Abbiamo bisogno vitale di elaborare un orizzonte di futuro, una prospettiva politica, una visione storica che abbia il respiro dell’utopia concreta, come diceva Ernst Bloch. Lo spazio culturale in cui oggi la politica viene pensata è asfittico. Non vi trovano accoglienza la meta di una società futura, l’idea di partiti trasformati nella loro fisiologia democratica e neanche il profilo di una sinistra che sia credibile e incisiva. È come dire che ci siamo persi. Siamo privi di coscienza del futuro. Tutti, non solo quanti difendono il capitalismo globale, ma anche noi che vogliamo superarlo.
Anzitutto non è chiaro quale forma di società desideriamo costruire. Eppure finché la percezione della meta per cui lavoriamo è sfocata, le nostre energie rischiano di disperdersi in mille rivoli tra appelli, comunicati stampa, webinar e mobilitazioni simboliche che restano senza interlocutori, senza efficacia e senza le condizioni per sviluppare un conflitto fecondo. In questo contesto è un segno promettente che il manifesto “Per una società della cura” abbia ottenuto consenso e fiducia. Non perché per ora possa coinvolgere milioni di persone, ma perché fa valere un’idea di società. Invece un sintomo dell’attivismo nevrotico in cui restiamo, se eludiamo la coltivazione di una cultura politica capace di futuro, è il fatto che sfoghiamo la frustrazione nelle polemiche tra noi.
Inoltre siamo rimasti sospesi rispetto al nodo essenziale della forma democratica che dovrebbe avere un soggetto politico che sia radicato nella società e sia operativo nelle istituzioni, possibilmente capace di assumere il governo di un Paese.
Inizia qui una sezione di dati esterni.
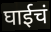
घाईचं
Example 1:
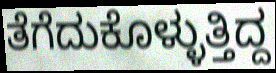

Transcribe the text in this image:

ತೆಗೆದುಕೊಳ್ಳುತ್ತಿದ್ದ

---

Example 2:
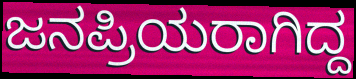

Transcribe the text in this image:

ಜನಪ್ರಿಯರಾಗಿದ್ದ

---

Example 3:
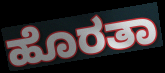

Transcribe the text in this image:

ಹೊರತಾ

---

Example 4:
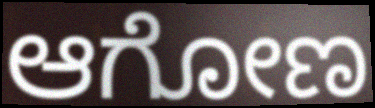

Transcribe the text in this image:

ಆಗೋಣ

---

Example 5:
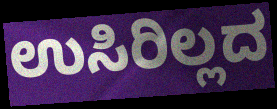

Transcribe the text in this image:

ಉಸಿರಿಲ್ಲದ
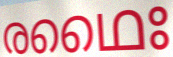
രഥൈഃ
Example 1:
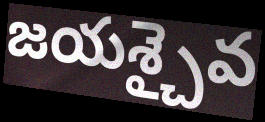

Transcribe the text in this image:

జయశ్చైవ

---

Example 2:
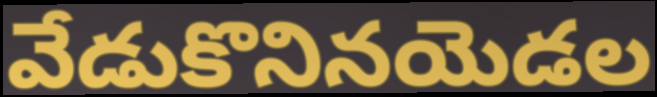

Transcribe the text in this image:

వేడుకొనినయెడల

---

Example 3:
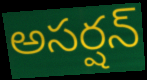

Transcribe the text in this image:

అసర్షన్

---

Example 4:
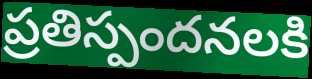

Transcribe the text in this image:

ప్రతిస్పందనలకి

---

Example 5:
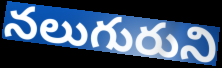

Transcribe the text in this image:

నలుగురుని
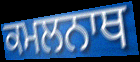
ਕਮਲਨਾਥ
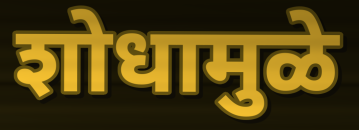
शोधामुळे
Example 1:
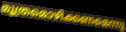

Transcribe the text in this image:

മൂത്രമൊഴിക്കണമെന്നു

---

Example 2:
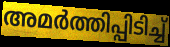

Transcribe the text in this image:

അമർത്തിപ്പിടിച്ച്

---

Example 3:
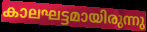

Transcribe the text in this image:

കാലഘട്ടമായിരുന്നു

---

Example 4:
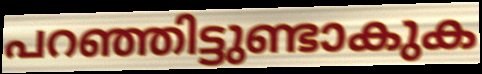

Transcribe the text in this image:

പറഞ്ഞിട്ടുണ്ടാകുക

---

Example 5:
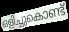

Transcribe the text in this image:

ഒളിച്ചുകൊണ്ട്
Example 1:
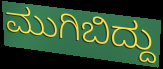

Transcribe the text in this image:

ಮುಗಿಬಿದ್ದು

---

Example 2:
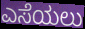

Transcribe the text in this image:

ಎಸೆಯಲು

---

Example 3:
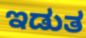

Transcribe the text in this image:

ಇಡುತ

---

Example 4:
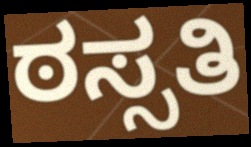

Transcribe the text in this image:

ಠಸ್ಸತಿ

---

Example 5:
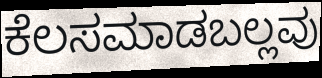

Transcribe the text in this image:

ಕೆಲಸಮಾಡಬಲ್ಲವು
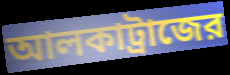
আলকাট্রাজের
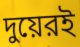
দুয়েরই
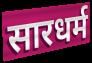
सारधर्म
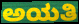
ಅಯತಿ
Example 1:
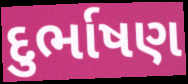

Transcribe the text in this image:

દુર્ભાષણ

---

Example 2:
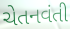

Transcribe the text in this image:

ચેતનવંતી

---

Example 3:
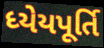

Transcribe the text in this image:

ધ્યેયપૂર્તિ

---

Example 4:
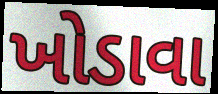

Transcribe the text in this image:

ખોડાવા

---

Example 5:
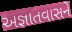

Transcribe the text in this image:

અજ્ઞાતવાસને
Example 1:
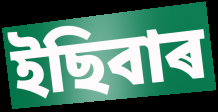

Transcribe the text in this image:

ইছিবাৰ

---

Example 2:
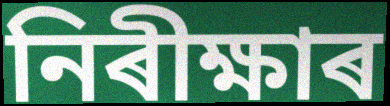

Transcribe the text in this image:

নিৰীক্ষাৰ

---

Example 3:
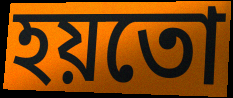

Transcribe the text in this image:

হয়তো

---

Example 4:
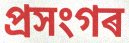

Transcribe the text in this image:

প্ৰসংগৰ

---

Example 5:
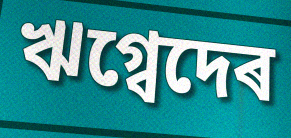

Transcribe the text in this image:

ঋগ্বেদেৰ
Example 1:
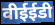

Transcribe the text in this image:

वीईईडी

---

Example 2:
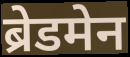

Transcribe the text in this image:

ब्रेडमेन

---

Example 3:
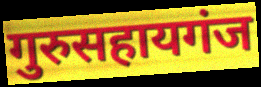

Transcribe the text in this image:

गुरुसहायगंज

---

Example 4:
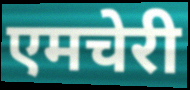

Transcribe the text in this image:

एमचेरी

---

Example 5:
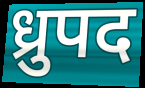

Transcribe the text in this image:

ध्रुपद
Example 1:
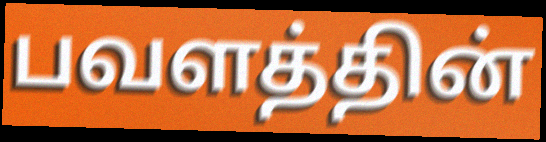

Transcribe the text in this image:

பவளத்தின்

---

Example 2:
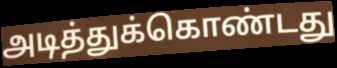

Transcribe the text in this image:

அடித்துக்கொண்டது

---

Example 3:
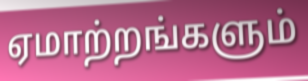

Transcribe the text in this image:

ஏமாற்றங்களும்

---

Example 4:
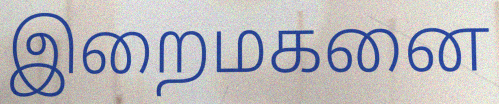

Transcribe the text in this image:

இறைமகனை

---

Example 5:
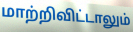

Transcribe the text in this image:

மாற்றிவிட்டாலும்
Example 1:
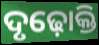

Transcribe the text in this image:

ଦୃଢ଼ୋକ୍ତି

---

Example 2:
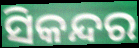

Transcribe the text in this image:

ସିକନ୍ଦର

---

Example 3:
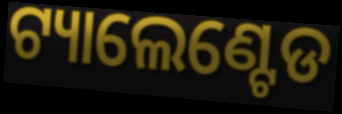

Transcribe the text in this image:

ଟ୍ୟାଲେଣ୍ଟେଡ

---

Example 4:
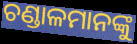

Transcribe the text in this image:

ଚଣ୍ଡାଳମାନଙ୍କୁ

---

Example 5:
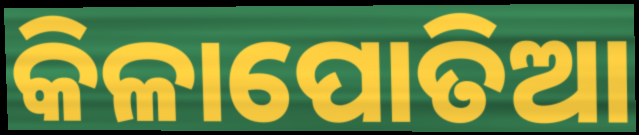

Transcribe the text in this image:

କିଳାପୋତିଆ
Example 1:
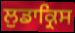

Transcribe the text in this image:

ਲੁਡਾਕ੍ਰਿਸ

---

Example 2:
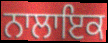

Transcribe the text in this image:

ਨਾਲਾਇਕ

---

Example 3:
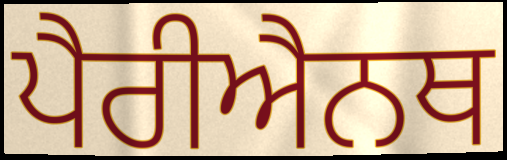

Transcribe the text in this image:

ਪੈਰੀਐਨਥ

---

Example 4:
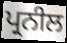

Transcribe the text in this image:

ਪ੍ਰਨੀਲ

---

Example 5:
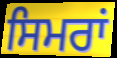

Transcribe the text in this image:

ਸਿਮਰਾਂ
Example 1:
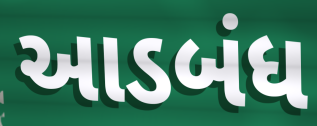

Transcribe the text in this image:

આડબંધ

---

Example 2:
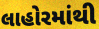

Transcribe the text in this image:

લાહોરમાંથી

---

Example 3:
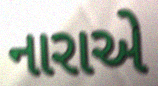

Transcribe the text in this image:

નારાએ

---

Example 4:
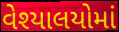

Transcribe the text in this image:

વેશ્યાલયોમાં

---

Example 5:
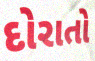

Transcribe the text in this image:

દોરાતો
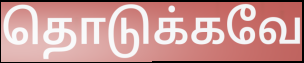
தொடுக்கவே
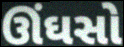
ઊંઘસો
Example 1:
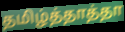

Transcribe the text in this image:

தமிழ்த்தாத்தா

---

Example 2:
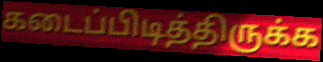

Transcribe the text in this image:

கடைப்பிடித்திருக்க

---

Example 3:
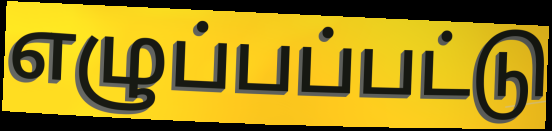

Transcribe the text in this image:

எழுப்பப்பட்டு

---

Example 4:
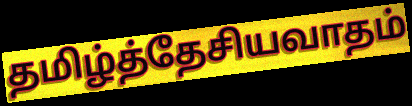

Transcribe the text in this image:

தமிழ்த்தேசியவாதம்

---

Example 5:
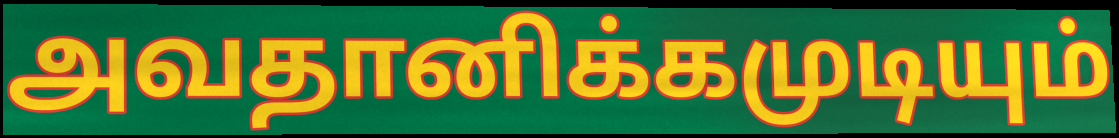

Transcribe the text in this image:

அவதானிக்கமுடியும்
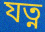
যত্ন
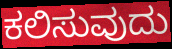
ಕಲಿಸುವುದು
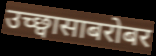
उच्छ्वासाबरोबर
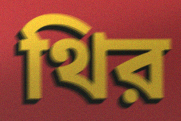
থির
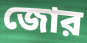
জোর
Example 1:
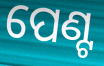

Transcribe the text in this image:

ପେଣ୍ଟ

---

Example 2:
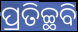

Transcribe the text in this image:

ପ୍ରତିଚ୍ଛବି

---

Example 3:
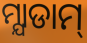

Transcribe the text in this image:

ମ୍ଯାଡାମ୍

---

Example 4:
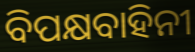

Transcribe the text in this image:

ବିପକ୍ଷବାହିନୀ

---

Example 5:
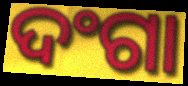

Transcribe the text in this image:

ଦଂଗା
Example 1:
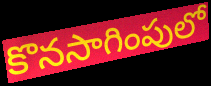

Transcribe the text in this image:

కొనసాగింపులో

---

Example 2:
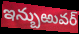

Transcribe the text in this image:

ఇన్బుఱువర్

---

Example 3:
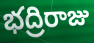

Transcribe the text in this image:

భద్రిరాజు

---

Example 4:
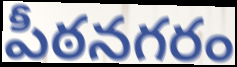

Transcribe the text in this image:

పీఠనగరం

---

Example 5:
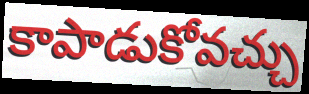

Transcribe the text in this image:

కాపాడుకోవచ్చు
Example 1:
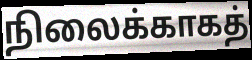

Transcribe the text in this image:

நிலைக்காகத்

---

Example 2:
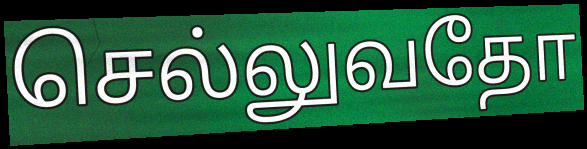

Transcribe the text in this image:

I partiti così come sono non funzionano. I movimenti hanno più respiro, ma poi restano inadeguati a interpretare le dinamiche della politica istituzionale. È chiaro che dovrà nascere una nuova forma di strumento politico che sia insieme sociale e istituzionale e che sia integralmente democratico. “Dipende da Noi” è un esperimento che guarda in questa direzione. È ancora troppo poco, ma bisogna approfondire le intuizioni che hanno generato il nostro movimento. Saremmo miopi a non farlo.
Infine noi stessi non possiamo accontentarci dell’idea di una sinistra etica se poi la sinistra politica è implosa e non si vede come possa ricostituirsi. Qui vanno messi via il timore di perdere l’identità, l’attaccamento alle vecchie sigle, la pigrizia mentale, la mancanza di immaginazione politica. Le sigle attuali devono essere superate: dal PD – che non ce la fa, non dico a essere un partito di sinistra, ma neppure a essere semplicemente un partito decente – a Sinistra Italiana, da Rifondazione Comunista a Potere al Popolo. Per non dire dell’avvilente insalata mista in cui si è risolta l’avventura del Movimento 5 stelle. Con questi partiti non c’è alcun futuro e, di fatto, neppure il presente, oggi delegato a Mario Draghi. In ogni caso la sinistra politica dev’essere completamente rigenerata. Questa svolta deve avvenire non per un accordo tra i dirigenti delle sigle attuali (che prima cessano e meglio è), ma a partire dalle persone, dalle comunità, dai movimenti congruenti con il senso stesso della sinistra: l’azione per una società giusta ed ecologica – non più incentrata sul capitale o sul potere, non più violenta né con l’umanità né con la natura – e per una democrazia accogliente – priva di discriminazioni e ricca di differenze positive -. Giustizia, ecologia, universalità e nonviolenza sono i valori qualificanti del senso della sinistra. E non sono affatto valori astratti, sono percorsi di metodo e di maturazione di una nuova e ampia comunità politica.
Qui le tre questioni che ho richiamato si saldano in una stessa dinamica:
- concepire la meta verso cui vogliamo andare delineando un progetto di ampio respiro;
- dare una forma del tutto democratica allo strumento istituzionale chiamato “partito”;
- far nascere una forza politica che realmente incarni una forte soggettività popolare di sinistra etica, sociale e politica.
Serviranno anni, sarà un cammino accidentato. Ma “Dipende da Noi” ha e avrà senso se sarà uno dei protagonisti di questa maturazione democratica. Siamo ben più che una lista presentata alle elezioni regionali del 2020. Perciò dobbiamo raccogliere i nostri pensieri in un pensiero che sappia vedere lontano e le nostre attività in un’azione che non sia nevrotica o sterile ma veramente trasformativa.